Your assignment: Using the excerpt on sinus vein thromboses and the AstraZeneca vaccine, explain in one to three sentences why Alice Assinger says these rare side effects can be recognized at all.

------ Excerpt to read

There's still no conclusive information on how the sinus vein thromboses actually develop and whether there is a connection to the vaccine. Researchers at the University of Greifswald, Germany,had published study results at the end of March in which they described a possible mechanism.
For example, antibodies that activate blood platelets were detected in the blood samples of four individuals who had developed thromboses after being vaccinated with AstraZeneca. This causes the blood to clot and can lead to thrombosis.
These results were published in Research Square, a preprint publication, which means the data has not yet been reviewed by independent experts. But for safety reviews and recommendations by committees such as Stiko, quick results like this may be important.
"The picture is not yet complete, but the question is what preliminary conclusions can be drawn from it," Robert Klamroth, chief physician for internal medicine at Vivantes Hospital in Berlin, said.
He sees the data as strengthening the link between AstraZeneca and thromboses.
"If you consider the large number of vaccinations, it becomes vividly clear how rarely sinus thrombosis occurs and how low the risk is," said Alice Assinger of the Medical University of Vienna in Austria. "Never before have so many people been vaccinated in such a short time, which is what makes the recognition of these rare side effects possible in the first place."
Researchers have long observed that COVID-19 infections, for example, also lead to more frequent thrombosis. This is presumably due to the fact that in the case of COVID-19, our immune system upregulates a certain defense mechanism that influences blood clotting and can thus lead to more thromboses.
Vaccination strategy: Which decision is the right one?
It remains striking that, looking to the United Kingdom, only four explicit cases of sinus vein thrombosis have been reported in the current 13.7 million doses of AstraZeneca vaccine administered. There, the vaccination drive continues without restriction.

------------
------ Material shown

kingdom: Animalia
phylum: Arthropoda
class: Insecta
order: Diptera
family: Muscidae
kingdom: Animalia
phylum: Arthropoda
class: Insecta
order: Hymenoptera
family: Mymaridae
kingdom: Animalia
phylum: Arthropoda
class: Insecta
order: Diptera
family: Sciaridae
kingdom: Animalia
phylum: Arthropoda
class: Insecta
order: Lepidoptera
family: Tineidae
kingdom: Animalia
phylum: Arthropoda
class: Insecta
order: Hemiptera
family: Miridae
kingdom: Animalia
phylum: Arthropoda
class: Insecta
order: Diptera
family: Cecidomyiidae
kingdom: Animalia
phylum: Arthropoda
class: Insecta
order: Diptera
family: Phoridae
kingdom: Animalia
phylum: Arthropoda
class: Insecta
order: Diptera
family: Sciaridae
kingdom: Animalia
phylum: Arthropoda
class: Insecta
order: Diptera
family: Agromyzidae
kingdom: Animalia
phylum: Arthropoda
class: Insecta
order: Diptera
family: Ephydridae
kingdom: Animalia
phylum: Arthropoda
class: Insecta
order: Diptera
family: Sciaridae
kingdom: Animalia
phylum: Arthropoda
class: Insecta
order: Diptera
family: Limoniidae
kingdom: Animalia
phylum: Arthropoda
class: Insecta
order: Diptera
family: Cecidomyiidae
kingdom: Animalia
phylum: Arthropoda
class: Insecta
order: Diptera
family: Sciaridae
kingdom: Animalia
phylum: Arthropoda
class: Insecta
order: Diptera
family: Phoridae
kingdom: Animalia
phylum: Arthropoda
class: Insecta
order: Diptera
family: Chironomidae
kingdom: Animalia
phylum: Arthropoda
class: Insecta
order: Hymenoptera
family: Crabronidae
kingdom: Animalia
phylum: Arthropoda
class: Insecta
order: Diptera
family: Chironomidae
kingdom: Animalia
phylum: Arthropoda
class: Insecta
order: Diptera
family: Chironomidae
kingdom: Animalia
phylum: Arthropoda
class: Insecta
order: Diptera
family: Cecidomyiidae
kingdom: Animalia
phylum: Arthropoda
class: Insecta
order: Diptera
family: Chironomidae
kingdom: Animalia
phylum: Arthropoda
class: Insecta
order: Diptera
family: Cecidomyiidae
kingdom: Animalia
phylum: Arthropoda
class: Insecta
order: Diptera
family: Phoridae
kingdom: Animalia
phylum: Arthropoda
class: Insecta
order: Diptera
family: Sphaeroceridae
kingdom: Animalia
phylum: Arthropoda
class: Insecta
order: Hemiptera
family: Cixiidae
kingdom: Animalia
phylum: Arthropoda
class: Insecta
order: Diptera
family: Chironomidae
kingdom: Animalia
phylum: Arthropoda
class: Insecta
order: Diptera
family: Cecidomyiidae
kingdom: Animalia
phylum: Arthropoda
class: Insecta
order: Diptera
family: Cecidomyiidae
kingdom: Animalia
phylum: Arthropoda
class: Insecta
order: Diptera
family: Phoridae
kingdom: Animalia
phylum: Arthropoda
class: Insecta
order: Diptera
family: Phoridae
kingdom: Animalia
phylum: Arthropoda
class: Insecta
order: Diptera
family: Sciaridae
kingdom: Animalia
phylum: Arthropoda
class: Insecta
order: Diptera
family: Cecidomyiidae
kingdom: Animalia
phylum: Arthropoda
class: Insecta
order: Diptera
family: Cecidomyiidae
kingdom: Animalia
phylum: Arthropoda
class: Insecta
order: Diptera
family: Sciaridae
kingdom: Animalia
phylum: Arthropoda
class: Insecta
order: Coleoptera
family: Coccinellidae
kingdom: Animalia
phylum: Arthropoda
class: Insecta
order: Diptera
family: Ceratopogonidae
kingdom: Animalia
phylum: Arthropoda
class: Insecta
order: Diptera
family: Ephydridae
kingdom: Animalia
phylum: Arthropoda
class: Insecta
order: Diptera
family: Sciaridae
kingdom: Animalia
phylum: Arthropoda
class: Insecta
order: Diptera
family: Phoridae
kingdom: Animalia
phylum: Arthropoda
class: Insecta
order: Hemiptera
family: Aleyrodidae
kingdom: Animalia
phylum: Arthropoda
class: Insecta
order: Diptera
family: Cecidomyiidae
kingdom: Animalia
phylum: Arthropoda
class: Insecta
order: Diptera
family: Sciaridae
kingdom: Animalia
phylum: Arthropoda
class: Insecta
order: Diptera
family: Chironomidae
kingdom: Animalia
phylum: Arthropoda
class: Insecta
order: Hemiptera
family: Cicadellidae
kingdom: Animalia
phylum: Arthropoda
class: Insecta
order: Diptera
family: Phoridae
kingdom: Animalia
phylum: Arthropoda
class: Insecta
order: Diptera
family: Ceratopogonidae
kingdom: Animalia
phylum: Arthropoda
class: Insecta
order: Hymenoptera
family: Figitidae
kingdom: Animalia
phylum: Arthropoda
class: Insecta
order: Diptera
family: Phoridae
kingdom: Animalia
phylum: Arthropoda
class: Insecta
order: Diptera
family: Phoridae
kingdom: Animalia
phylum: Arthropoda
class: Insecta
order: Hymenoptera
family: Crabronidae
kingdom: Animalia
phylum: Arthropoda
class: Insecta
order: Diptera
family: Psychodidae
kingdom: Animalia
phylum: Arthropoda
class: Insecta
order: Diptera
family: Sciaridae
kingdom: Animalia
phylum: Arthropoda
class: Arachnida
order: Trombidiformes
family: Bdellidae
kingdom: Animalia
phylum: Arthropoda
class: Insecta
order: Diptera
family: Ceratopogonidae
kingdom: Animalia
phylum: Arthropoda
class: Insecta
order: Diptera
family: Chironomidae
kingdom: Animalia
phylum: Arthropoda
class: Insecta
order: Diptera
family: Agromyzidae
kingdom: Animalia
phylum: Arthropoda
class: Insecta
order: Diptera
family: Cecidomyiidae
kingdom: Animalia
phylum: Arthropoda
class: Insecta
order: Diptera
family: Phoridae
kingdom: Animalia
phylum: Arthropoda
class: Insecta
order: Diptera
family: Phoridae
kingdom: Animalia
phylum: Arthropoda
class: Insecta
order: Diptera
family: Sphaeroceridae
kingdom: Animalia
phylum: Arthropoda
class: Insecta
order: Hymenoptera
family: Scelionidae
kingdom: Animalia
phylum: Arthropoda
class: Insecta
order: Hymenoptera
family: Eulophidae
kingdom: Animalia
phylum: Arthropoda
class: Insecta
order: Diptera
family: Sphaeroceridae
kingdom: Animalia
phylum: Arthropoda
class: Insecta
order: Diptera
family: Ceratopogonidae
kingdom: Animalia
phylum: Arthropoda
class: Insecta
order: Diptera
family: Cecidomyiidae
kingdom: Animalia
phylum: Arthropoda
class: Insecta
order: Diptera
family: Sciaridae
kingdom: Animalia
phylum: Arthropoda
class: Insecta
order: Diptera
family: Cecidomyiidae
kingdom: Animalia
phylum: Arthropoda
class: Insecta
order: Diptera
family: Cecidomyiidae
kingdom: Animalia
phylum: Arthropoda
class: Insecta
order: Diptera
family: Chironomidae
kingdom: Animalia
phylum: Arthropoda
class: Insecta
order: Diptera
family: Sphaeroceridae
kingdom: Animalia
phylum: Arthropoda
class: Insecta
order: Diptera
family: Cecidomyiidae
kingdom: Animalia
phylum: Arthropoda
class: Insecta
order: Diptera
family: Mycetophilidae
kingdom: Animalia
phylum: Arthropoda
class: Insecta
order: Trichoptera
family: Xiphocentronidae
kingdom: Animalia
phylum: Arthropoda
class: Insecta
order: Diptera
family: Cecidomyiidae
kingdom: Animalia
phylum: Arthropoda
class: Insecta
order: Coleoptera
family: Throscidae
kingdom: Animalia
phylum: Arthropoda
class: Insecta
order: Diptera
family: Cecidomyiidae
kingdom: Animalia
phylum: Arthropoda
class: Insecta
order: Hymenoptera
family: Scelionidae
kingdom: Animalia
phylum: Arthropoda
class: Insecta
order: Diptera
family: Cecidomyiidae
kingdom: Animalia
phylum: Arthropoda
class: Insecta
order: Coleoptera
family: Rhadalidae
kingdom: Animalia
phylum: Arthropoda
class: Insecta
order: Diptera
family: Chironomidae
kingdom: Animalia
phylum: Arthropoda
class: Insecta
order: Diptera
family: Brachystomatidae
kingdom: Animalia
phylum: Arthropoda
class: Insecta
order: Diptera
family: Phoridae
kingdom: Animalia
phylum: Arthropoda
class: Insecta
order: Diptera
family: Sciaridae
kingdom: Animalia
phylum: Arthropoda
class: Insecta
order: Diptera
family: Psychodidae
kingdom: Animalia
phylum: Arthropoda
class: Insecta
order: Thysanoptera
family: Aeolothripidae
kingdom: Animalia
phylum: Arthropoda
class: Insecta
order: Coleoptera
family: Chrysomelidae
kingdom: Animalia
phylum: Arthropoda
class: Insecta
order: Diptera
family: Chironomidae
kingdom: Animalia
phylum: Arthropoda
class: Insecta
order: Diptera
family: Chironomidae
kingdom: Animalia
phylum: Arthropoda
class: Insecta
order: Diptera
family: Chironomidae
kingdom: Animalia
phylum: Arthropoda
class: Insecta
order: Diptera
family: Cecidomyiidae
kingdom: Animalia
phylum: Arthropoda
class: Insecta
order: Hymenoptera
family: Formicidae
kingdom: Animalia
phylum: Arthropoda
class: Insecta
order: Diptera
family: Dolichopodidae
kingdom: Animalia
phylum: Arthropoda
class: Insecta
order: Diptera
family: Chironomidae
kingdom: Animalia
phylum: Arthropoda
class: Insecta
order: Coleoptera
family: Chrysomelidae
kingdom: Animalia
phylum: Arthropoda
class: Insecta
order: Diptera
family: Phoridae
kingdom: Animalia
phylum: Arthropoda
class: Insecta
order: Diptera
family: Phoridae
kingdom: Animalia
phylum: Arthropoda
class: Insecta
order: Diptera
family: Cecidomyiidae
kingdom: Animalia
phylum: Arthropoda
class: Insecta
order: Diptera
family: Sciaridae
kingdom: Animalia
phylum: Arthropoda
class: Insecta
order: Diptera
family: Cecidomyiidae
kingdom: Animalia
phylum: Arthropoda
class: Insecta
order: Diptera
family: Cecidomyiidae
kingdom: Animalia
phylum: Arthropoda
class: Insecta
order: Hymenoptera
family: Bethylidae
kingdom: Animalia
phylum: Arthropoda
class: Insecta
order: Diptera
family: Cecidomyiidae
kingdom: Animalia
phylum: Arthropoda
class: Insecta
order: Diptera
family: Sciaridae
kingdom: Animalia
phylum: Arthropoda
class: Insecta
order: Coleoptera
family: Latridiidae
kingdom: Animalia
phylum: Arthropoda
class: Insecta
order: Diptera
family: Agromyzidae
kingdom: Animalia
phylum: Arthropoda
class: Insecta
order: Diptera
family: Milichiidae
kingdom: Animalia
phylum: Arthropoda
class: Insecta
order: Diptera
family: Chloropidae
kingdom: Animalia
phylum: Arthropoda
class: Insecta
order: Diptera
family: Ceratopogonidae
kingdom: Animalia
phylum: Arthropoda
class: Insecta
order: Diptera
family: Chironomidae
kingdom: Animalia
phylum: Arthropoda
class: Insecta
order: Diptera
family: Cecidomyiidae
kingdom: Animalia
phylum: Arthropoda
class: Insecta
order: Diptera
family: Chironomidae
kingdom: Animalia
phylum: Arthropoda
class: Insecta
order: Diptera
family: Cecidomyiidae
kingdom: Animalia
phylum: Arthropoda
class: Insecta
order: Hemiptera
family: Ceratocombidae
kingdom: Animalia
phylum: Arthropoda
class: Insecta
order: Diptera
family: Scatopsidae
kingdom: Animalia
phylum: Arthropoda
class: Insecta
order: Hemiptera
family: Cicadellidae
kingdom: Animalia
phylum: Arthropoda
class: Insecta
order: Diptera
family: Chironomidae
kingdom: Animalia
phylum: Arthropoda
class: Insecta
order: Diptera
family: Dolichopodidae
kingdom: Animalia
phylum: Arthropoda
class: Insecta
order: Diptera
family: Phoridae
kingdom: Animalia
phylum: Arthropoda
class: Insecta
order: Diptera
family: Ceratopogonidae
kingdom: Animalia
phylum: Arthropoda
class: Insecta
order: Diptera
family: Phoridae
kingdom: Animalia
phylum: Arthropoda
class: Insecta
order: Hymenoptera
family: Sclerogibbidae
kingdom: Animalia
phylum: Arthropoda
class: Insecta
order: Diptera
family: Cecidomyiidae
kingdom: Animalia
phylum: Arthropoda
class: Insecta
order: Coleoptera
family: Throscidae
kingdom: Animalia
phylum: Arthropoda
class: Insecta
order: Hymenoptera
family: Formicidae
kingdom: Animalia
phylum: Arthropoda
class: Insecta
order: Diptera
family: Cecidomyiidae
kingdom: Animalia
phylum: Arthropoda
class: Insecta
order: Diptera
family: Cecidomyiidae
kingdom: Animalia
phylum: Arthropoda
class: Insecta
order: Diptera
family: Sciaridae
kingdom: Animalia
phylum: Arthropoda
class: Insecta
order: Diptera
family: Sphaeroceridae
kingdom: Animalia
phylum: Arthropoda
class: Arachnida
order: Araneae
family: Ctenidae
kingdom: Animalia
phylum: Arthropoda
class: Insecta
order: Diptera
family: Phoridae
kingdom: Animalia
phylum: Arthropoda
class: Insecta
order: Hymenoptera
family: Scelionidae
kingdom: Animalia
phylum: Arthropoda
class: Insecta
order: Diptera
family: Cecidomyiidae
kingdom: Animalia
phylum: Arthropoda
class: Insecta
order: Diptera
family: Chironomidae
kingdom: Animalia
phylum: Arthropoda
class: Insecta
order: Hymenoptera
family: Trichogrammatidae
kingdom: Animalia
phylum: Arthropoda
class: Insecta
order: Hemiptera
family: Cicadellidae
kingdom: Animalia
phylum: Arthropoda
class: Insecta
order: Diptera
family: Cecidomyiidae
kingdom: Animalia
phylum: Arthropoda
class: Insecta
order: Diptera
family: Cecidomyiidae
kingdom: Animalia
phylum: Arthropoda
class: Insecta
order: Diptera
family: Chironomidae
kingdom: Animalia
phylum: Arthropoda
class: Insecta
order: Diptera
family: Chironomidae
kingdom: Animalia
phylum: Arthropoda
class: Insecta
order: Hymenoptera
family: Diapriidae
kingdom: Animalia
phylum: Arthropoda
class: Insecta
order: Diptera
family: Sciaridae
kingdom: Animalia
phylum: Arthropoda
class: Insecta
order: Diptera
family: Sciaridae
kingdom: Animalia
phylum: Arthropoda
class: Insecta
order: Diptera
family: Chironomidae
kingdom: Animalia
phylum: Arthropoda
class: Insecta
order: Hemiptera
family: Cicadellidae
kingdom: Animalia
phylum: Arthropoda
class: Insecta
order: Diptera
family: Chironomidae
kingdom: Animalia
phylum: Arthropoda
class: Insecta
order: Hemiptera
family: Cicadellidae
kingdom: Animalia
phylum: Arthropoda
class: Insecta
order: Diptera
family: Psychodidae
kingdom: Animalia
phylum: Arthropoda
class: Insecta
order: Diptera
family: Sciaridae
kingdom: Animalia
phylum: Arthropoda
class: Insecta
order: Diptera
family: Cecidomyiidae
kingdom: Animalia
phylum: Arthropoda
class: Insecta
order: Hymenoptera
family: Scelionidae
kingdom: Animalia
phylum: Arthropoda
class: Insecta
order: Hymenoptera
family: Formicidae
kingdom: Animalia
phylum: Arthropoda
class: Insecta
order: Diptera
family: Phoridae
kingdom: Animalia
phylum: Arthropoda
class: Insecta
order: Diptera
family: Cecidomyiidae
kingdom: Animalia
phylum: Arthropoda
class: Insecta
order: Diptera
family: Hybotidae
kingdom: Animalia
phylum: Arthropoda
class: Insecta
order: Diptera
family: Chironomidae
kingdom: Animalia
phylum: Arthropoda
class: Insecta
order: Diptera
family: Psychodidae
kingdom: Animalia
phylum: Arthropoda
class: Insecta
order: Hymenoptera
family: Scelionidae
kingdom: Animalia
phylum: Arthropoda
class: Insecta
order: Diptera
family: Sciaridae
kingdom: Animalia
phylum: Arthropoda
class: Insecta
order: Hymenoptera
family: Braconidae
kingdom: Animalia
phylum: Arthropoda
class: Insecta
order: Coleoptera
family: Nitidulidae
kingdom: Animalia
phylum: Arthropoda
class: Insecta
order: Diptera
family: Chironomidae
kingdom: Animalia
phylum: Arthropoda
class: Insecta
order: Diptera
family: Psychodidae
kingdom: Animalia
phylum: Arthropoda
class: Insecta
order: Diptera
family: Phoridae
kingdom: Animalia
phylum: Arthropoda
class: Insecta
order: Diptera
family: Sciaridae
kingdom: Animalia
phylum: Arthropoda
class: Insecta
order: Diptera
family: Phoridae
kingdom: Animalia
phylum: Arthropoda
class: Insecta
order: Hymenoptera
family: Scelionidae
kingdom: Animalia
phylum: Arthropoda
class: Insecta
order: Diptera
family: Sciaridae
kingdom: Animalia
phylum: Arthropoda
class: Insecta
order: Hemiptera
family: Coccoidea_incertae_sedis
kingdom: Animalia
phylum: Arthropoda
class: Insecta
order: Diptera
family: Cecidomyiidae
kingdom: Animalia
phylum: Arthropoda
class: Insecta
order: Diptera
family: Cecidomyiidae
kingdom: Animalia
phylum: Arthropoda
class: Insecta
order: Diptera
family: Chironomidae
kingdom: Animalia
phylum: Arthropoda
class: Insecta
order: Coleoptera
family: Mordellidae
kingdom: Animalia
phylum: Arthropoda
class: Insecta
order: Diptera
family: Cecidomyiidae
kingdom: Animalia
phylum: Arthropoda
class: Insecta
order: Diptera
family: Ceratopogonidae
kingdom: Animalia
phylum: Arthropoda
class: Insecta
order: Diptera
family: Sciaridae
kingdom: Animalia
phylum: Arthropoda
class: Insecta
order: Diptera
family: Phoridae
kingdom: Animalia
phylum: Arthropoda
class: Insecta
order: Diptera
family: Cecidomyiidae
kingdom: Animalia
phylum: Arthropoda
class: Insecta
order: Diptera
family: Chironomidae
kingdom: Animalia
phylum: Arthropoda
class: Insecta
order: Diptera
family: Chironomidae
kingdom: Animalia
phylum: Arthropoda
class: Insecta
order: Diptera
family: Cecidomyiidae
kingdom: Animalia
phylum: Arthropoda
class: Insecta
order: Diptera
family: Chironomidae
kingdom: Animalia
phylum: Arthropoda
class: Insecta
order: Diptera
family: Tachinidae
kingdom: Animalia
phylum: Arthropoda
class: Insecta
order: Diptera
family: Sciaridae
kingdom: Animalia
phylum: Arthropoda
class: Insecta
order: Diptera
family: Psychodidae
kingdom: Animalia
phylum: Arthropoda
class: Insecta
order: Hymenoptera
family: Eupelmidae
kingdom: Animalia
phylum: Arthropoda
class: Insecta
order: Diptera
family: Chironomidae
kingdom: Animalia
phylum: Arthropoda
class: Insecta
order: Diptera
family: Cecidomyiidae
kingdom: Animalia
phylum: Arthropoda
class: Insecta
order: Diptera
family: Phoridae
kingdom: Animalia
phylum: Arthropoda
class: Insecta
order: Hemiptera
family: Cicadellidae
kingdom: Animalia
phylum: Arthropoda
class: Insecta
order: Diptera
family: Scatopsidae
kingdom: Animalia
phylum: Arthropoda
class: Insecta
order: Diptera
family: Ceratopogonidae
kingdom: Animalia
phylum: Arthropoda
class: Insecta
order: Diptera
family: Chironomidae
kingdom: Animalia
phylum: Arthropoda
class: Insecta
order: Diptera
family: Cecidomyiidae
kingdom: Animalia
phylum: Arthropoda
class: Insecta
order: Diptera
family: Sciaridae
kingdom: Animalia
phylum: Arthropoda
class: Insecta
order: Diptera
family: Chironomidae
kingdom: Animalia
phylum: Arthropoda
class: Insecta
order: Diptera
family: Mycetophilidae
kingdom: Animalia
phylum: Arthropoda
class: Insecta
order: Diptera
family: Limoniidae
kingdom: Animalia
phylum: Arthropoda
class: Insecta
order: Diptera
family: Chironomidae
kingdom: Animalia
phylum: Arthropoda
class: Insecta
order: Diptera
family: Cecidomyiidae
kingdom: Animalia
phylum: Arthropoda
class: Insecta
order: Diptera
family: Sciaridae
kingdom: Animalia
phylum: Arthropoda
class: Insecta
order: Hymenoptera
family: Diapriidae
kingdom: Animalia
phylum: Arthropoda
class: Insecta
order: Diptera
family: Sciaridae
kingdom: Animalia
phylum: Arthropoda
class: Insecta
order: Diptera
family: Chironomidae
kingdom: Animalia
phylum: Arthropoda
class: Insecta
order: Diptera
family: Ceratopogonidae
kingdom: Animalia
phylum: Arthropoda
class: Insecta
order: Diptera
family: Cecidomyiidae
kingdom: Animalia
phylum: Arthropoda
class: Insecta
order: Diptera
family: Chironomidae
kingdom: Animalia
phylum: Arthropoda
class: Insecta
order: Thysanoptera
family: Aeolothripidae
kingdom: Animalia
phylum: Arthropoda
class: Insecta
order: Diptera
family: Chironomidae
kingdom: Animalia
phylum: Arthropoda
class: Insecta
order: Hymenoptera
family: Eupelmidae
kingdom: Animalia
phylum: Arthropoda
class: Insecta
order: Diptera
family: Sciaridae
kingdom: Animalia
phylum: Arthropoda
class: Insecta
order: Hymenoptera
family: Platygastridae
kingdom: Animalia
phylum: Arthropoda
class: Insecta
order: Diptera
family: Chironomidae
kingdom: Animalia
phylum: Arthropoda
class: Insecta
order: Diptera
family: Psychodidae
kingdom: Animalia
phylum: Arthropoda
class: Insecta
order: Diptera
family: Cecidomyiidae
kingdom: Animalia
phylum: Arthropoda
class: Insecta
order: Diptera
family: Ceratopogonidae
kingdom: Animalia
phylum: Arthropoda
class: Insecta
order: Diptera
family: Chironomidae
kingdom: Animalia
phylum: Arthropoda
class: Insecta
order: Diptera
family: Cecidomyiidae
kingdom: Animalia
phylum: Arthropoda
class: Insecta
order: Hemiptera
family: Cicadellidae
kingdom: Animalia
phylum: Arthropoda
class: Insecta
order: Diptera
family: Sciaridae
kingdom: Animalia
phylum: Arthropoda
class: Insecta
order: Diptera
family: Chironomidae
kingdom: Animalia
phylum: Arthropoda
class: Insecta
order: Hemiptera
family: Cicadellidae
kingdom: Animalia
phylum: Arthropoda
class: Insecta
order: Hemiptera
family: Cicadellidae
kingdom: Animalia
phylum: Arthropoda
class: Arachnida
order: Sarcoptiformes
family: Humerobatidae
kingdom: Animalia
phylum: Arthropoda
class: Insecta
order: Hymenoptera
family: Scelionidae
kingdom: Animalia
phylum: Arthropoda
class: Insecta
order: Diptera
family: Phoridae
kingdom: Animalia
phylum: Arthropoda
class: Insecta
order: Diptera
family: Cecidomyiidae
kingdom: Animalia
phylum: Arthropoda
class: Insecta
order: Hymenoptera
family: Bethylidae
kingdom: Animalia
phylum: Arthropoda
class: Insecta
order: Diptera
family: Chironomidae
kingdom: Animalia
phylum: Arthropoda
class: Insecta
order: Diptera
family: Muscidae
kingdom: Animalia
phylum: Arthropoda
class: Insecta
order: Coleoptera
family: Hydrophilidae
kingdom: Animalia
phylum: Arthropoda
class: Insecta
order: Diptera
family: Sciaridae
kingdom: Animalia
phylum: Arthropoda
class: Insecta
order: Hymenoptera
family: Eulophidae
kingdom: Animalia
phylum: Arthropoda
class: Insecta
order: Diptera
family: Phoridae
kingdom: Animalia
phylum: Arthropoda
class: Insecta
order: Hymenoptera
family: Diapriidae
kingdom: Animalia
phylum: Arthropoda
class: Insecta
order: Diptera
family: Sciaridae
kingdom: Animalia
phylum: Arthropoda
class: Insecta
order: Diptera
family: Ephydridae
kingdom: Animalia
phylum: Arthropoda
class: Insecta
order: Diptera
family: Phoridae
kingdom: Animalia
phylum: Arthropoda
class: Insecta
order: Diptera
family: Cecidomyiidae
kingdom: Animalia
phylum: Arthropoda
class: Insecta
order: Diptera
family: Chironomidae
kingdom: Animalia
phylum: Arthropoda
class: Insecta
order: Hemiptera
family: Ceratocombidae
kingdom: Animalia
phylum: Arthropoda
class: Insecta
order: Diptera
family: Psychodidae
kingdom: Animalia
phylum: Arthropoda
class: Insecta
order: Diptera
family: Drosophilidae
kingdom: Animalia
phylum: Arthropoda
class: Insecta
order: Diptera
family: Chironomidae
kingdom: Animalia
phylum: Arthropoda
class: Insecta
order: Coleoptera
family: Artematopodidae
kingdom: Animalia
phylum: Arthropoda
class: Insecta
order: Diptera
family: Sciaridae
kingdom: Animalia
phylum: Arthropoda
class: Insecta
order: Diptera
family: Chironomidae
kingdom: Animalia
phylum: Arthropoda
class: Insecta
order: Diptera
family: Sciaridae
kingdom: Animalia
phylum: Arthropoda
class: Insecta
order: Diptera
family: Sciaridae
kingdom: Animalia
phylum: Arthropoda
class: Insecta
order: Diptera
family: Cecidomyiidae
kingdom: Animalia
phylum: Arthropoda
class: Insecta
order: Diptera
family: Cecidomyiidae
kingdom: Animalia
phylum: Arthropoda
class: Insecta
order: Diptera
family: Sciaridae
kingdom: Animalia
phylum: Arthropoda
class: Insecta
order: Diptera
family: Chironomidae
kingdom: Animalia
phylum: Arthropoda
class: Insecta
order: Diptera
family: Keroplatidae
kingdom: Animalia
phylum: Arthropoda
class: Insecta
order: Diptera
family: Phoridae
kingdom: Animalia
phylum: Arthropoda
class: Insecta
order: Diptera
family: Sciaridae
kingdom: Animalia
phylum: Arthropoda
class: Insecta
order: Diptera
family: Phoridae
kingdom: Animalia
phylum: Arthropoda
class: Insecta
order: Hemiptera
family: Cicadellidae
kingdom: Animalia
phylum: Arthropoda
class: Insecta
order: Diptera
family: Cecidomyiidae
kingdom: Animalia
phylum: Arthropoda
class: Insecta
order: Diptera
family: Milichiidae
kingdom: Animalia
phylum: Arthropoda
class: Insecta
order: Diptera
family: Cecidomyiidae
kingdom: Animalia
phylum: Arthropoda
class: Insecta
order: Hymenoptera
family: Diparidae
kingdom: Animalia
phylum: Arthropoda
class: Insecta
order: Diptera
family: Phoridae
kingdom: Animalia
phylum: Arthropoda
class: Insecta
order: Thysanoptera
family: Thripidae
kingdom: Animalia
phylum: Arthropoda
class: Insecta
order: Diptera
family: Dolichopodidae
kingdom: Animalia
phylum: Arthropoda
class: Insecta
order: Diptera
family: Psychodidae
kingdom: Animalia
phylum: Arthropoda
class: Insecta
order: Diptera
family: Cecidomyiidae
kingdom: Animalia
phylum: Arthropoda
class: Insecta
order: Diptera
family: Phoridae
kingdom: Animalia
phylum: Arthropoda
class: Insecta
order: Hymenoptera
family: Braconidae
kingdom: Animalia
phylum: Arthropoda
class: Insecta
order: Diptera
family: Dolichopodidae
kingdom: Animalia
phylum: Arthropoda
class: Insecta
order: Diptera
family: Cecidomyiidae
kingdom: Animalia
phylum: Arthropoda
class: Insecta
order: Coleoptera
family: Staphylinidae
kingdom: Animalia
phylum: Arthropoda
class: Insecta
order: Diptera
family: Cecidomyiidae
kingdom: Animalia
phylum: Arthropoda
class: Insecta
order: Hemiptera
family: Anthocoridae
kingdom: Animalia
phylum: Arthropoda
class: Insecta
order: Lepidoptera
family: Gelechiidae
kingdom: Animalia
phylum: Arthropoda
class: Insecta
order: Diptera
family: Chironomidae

------------

Exercise answer: Assinger says that never before have so many people been vaccinated in such a short time. That huge number of vaccinations is what makes it possible to recognize such rare side effects in the first place.